```
class Solution {
public:
unordered_map<int, int> canFill;
unordered_map<int, int> depends;
bool measure_helper_iterative(int x, int y, int z)
{
int nextFill = 0;
while (canFill.find(z) == canFill.end())
{
z = z % x;
nextFill = y - x + z;
if (depends[nextFill] == 1)return false;
depends[nextFill] = 1;
z = nextFill;
}
return true;
}
bool canMeasureWater(int x, int y, int z) {
if(z == 0)return true;
if(x + y < z)return false;
if(x == 0)return y == z;
if(y == 0)return x == z;
if (x > y)
{
int a = x;
x = y;
y = a;
}
int i = 0;
while (x * i < y)
{
canFill[x * i] = 1;
canFill[y - x * i] = 1;
i++;
}
canFill[x * i - y] = 1;
return measure_helper_iterative(x, y, z);
}
};
```

The basic idea is to simulate the process of transfer the water from one jug to the other.

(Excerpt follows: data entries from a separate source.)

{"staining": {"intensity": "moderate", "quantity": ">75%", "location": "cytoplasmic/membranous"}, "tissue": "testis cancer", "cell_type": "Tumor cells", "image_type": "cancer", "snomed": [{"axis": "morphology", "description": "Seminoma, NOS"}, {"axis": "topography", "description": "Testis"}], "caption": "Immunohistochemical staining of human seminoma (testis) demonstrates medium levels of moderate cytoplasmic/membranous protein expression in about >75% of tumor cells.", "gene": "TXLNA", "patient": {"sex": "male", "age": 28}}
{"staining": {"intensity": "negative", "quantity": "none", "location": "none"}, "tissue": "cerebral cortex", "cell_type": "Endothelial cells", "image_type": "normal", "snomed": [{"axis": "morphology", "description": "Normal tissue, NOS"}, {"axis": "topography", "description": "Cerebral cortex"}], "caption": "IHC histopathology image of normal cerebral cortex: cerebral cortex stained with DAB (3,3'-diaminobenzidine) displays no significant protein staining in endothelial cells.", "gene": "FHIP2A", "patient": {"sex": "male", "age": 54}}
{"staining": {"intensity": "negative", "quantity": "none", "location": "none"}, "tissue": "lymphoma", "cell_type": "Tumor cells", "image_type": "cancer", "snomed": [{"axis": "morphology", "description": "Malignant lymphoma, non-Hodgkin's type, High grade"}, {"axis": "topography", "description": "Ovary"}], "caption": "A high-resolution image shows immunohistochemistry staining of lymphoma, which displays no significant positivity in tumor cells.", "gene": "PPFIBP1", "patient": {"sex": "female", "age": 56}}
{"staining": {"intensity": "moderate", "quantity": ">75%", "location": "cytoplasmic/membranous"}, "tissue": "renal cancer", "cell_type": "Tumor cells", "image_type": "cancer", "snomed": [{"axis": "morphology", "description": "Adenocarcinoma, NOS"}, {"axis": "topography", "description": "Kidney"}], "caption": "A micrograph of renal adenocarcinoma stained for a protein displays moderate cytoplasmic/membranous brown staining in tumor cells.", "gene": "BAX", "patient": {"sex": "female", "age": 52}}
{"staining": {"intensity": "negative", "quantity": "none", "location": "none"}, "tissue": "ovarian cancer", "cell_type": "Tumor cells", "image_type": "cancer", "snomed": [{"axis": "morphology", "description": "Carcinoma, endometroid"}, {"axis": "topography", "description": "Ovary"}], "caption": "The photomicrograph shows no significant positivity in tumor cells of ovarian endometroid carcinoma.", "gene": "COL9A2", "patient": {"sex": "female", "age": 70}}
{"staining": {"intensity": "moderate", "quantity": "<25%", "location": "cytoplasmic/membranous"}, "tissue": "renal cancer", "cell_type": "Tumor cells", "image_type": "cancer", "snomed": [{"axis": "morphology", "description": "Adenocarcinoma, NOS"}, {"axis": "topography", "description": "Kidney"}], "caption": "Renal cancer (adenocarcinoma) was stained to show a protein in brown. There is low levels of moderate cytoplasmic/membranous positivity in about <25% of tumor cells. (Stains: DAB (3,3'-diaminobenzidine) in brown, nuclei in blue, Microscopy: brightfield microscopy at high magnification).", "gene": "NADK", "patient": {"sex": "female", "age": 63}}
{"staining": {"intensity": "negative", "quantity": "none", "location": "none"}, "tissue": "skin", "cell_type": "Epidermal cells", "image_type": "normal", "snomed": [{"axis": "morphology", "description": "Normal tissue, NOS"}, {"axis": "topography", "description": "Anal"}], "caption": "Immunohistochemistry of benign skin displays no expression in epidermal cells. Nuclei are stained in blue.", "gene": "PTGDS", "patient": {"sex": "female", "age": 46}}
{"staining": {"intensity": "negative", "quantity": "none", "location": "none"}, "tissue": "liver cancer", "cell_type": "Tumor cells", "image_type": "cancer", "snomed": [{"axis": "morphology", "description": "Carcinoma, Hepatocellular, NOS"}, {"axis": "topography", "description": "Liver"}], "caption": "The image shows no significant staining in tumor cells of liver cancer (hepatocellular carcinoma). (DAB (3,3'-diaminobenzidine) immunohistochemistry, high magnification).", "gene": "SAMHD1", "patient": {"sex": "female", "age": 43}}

For example, jug x(smaller) and y(bigger). to contain amount z (valid amount), the jug x should fill full n times (imagine using jug x to fill and transfer to jug y, because jug y is bigger, so definitely can hold) and the last time, only fill z%x liters water, let's say "p = z%x". so to let the jug x only hold p liters water, you need to transfer water from jug x to jug y one or multiple times, but the last time only transfer x-p liters water, so it means jug y needs to hold y-(x-p) = y-x+p liters water so that the last time when water transfer from jug x to y can make jug full. Now the problem evolved to use jug x and y to contain y-x+p liters water. keep moving forward, z depends on y-x+p, depends on..... if the y-x+p is found in the hash map, meaning there's a circle, jug x and y will never be able to contains z liters water.